However, when Sema3E and VEGF were added together, almost no migration was observed (Figures 4K and 4L), indicating that Sema3E inhibits VEGF-induced migration. Moreover, Sema3E also blocked the basal level of migration (Figure 4I). Together, these results support the idea that Sema3E can dominantly block the attractive effects exerted upon Plexin-D1-expressing endothelial cells. The appealing hypothesis that Protein Tyrosine Kinase inhibitor emerged, based on these in vitro results, is that Sema3E acts as a repulsive guidance cue for both trigeminal axons and blood vessels and serves to organize the double ring neurovascular structure
surrounding the follicle.
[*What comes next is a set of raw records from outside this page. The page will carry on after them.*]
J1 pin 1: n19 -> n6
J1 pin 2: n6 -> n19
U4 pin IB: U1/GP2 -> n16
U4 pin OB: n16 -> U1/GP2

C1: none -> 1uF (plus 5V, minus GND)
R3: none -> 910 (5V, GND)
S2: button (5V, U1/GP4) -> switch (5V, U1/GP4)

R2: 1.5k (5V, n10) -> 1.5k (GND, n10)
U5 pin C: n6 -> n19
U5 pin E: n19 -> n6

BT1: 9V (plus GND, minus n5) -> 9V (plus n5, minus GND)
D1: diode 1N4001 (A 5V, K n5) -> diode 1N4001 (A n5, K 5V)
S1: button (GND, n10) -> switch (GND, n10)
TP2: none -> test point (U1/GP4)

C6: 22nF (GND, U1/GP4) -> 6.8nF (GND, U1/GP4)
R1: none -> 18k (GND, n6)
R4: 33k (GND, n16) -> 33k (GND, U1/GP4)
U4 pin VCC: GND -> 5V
If this hypothesis is true, what accounts for the relative position of the nerves and vessels, with the nerve ring consistently positioned inside of the vessel ring? In particular, it is puzzling how trigeminal axons expressing Plexin-D1 are able to innervate an area that is so close to a secreted repulsive cue. One potential possibility is that the abundance of Plxnd1 mRNA transcripts in the
TG may not reflect protein levels at the nerve terminal. To test this idea, we performed AP-Sema3E binding on tissue sections to detect Plexin-D1 protein along the trigeminal nerve ( Chauvet et al., 2007 and Gu et al., 2005). As shown in Figure 5A, although Plexin-D1 protein is highly expressed in the trigeminal nerves projecting to the whisker follicle, surprisingly, Plexin-D1 protein is very low in the nerve terminals (white arrowheads Tyrosine Kinase Inhibitor Library order in Figures 5B and 5C). This difference is not due to our inability to detect protein binding at the nerve terminal, because Npn-1 protein is equally well detected in both the projecting axons and the nerve terminal by AP-Sema3A binding (arrowheads in Figures 5D and 5E). The absence of AP-Sema3E binding on the vessel ring (red arrow in Figure S3C) of Plxnd1 null mice further next confirmed that Plexin-D1 is the only receptor for Sema3E in the vessel ring ( Figures S3A–S3D). The absence of AP-Sema3E binding on the nerve ring in Sema3e
null mice also ruled out the possibility that the lack of AP-Sema3E binding may be due to the sequestration of Plexin-D1 by endogenous Sema3E ( Figures S3E–S3H). To further confirm the selective downregulation of Plexin-D1 protein in the TG nerve terminals, we also performed anti-Plexin-D1 immunohistochemistry ( Chauvet et al., 2007). Consistent with the AP-Sema3E binding result, TG nerve terminal exhibited extremely low Plexin-D1 immunoreactivity ( Figures 5F and 5G). Therefore, the Plexin-D1 protein is selectively downregulated in the TG nerve terminals, which enables the nerves to innervate areas close to the Sema3E-expressing region and form the inner ring. In stark contrast to the low expression of Plexin-D1 in the nerve ring, the Plexin-D1 protein level visualized by both AP-Sema3E and anti-Plexin-D1 antibodies in the blood vessels is remarkably high (white arrows in Figures 5B, 5C, 5H, and 5I).